(What to work on)
Go to the line holding "P = 0.656 |" in the entries below and write out exactly every line down to and including the line holding "P = 0.323 |".

──────── Input material

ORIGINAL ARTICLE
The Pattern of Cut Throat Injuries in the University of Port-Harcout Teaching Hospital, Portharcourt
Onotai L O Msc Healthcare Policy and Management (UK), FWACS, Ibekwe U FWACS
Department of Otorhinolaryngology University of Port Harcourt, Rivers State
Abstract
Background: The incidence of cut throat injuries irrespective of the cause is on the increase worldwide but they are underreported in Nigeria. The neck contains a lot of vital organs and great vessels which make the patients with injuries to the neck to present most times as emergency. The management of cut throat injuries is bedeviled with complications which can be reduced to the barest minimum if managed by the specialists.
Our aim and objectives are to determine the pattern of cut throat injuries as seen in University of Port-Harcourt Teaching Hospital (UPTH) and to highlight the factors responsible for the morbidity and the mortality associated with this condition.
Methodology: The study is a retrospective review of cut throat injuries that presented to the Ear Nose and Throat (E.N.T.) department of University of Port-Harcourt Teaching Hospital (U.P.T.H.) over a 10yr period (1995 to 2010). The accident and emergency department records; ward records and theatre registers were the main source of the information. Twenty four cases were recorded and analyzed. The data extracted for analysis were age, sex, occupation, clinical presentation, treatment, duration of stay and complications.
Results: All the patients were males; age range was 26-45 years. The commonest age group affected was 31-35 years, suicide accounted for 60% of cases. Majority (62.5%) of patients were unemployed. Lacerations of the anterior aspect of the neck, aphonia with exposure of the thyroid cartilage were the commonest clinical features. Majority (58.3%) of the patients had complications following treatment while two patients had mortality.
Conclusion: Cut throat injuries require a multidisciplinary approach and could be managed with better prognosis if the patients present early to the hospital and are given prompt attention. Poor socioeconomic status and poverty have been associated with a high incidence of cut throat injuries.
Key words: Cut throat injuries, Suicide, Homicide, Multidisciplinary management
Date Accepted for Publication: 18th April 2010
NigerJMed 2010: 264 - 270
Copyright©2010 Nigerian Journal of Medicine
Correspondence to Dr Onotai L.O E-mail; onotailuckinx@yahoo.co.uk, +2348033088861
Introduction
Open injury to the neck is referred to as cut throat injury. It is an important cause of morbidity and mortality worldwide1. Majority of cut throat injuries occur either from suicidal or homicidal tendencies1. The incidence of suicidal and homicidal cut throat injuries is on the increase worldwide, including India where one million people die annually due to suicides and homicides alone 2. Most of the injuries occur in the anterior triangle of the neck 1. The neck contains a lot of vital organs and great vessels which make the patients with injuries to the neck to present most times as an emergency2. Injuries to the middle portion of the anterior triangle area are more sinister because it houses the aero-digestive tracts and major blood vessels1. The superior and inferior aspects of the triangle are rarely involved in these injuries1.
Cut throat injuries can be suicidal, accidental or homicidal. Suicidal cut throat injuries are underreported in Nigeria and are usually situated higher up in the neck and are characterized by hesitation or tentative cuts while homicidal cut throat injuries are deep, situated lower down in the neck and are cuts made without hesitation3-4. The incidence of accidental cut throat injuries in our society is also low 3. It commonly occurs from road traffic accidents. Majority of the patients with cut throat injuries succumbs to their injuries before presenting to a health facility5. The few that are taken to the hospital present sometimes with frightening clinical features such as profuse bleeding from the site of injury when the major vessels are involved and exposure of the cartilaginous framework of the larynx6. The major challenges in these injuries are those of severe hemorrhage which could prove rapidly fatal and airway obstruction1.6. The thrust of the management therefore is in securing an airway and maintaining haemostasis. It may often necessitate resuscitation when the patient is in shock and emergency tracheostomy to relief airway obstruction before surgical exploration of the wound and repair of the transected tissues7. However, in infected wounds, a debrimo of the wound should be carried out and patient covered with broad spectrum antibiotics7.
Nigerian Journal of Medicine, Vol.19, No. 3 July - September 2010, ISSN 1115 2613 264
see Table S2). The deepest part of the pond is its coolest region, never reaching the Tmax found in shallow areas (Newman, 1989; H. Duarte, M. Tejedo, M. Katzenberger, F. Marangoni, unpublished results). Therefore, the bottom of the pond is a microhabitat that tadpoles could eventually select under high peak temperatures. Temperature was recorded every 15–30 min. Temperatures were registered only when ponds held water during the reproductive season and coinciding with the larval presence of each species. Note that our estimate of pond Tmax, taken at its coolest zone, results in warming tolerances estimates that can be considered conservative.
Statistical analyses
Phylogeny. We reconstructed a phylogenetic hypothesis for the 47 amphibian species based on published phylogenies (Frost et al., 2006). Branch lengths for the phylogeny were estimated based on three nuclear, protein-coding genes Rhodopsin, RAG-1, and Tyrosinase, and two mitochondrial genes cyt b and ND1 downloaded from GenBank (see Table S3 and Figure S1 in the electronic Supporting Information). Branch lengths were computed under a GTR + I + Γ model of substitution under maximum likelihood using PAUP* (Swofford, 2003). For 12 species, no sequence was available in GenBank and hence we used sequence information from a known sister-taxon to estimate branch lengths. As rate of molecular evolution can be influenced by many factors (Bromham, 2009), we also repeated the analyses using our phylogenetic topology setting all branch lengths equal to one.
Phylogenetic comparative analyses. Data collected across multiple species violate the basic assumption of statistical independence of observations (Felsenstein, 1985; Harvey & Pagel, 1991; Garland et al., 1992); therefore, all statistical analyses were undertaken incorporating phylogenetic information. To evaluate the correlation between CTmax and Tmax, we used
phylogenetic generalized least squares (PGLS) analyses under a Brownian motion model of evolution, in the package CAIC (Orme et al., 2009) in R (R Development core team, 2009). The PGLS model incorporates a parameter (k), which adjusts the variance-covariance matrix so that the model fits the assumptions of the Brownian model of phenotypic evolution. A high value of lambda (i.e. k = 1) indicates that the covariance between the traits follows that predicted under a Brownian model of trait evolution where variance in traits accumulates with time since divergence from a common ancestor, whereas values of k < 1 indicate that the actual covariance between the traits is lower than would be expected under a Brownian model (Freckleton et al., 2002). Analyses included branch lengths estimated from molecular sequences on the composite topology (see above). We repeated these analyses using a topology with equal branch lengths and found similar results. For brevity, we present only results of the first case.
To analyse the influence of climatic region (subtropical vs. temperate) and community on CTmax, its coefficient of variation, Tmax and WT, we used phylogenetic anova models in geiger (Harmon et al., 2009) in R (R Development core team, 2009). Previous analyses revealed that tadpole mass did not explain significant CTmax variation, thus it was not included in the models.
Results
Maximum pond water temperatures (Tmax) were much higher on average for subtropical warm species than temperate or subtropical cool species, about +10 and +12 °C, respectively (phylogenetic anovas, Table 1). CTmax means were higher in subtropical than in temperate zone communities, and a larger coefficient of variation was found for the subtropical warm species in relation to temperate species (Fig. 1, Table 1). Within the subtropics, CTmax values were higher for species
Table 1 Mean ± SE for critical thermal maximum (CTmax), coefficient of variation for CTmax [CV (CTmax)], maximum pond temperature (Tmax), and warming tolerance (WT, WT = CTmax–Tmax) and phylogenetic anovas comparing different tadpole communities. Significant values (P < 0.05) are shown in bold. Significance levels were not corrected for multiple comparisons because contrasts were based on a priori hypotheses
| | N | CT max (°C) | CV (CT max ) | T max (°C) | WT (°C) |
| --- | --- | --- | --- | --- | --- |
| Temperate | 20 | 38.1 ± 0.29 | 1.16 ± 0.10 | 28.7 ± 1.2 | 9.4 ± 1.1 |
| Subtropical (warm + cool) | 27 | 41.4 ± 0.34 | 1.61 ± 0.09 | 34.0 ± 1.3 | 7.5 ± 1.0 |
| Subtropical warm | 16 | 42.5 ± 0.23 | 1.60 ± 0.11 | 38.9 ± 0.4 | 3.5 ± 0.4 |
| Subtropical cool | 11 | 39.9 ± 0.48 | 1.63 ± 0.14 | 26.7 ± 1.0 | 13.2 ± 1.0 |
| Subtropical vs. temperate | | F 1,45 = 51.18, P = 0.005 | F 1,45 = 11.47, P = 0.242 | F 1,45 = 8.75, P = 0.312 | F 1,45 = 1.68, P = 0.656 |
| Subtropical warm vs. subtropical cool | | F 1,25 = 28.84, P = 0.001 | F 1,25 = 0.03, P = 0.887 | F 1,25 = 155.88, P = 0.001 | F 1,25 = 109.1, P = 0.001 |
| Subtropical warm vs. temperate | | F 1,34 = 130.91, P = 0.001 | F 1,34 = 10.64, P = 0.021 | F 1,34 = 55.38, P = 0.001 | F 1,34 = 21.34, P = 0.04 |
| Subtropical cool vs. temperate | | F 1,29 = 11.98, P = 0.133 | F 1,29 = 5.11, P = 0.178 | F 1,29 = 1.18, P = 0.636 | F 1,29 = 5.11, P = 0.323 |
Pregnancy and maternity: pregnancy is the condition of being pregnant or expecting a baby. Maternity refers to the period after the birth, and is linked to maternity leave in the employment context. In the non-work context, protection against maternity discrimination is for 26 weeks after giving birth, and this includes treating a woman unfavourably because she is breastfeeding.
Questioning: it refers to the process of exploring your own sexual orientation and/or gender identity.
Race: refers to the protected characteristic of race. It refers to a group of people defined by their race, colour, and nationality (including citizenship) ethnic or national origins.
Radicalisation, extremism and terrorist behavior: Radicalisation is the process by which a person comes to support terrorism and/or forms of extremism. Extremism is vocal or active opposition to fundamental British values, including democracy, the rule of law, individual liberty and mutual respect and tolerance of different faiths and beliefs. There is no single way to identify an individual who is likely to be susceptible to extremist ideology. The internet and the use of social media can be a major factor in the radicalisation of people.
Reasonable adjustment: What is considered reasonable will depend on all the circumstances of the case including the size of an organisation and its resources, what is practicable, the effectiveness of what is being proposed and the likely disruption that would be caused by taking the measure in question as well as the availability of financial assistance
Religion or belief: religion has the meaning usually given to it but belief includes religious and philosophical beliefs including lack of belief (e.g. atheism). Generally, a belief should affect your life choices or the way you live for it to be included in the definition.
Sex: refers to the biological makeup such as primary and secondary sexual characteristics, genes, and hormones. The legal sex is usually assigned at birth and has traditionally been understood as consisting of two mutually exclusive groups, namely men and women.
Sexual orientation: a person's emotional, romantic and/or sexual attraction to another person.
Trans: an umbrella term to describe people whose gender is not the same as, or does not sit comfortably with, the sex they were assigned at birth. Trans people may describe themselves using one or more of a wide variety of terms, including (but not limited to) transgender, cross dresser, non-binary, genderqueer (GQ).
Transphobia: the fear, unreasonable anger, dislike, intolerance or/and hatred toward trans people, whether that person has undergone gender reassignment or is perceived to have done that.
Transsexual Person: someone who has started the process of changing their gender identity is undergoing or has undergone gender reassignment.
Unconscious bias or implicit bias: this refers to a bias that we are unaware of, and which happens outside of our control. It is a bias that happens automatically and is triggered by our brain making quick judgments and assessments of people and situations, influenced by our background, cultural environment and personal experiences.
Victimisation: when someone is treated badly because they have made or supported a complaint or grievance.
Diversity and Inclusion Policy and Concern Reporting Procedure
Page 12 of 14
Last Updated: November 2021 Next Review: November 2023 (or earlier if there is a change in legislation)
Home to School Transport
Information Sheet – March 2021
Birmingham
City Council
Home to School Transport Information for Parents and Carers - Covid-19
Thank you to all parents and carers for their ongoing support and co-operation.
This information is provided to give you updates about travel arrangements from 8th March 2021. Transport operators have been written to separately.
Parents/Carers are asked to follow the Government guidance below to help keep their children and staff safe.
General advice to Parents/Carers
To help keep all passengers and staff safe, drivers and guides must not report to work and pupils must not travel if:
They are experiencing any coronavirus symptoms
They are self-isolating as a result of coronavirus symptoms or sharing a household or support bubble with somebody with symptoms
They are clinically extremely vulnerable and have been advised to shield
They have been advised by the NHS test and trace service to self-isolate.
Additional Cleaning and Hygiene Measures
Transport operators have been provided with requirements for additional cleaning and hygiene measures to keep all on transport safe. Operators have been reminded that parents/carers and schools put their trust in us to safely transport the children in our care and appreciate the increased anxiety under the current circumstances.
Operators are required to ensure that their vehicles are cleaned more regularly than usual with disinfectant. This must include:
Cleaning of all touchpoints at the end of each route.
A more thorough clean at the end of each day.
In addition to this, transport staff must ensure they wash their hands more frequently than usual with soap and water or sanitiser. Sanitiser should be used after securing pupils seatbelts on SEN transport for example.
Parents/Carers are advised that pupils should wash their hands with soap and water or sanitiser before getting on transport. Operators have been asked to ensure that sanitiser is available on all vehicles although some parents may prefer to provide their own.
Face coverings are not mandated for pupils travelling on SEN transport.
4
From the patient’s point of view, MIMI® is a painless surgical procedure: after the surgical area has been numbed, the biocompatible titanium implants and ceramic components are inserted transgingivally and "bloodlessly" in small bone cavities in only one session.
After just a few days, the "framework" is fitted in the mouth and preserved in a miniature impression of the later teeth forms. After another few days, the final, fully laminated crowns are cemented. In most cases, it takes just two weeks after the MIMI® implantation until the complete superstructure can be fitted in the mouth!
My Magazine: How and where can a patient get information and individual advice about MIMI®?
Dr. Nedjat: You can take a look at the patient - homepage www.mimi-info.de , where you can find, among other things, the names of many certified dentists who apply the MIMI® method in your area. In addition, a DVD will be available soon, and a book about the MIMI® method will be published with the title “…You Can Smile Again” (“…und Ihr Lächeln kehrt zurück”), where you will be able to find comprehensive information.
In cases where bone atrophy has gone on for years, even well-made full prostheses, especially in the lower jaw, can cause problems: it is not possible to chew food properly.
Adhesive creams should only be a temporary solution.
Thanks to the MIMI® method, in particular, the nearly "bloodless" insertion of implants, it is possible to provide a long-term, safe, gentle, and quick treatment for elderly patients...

────────────────

(Answer for the task)
| Subtropical vs. temperate | | F 1,45 = 51.18, P = 0.005 | F 1,45 = 11.47, P = 0.242 | F 1,45 = 8.75, P = 0.312 | F 1,45 = 1.68, P = 0.656 |
| Subtropical warm vs. subtropical cool | | F 1,25 = 28.84, P = 0.001 | F 1,25 = 0.03, P = 0.887 | F 1,25 = 155.88, P = 0.001 | F 1,25 = 109.1, P = 0.001 |
| Subtropical warm vs. temperate | | F 1,34 = 130.91, P = 0.001 | F 1,34 = 10.64, P = 0.021 | F 1,34 = 55.38, P = 0.001 | F 1,34 = 21.34, P = 0.04 |
| Subtropical cool vs. temperate | | F 1,29 = 11.98, P = 0.133 | F 1,29 = 5.11, P = 0.178 | F 1,29 = 1.18, P = 0.636 | F 1,29 = 5.11, P = 0.323 |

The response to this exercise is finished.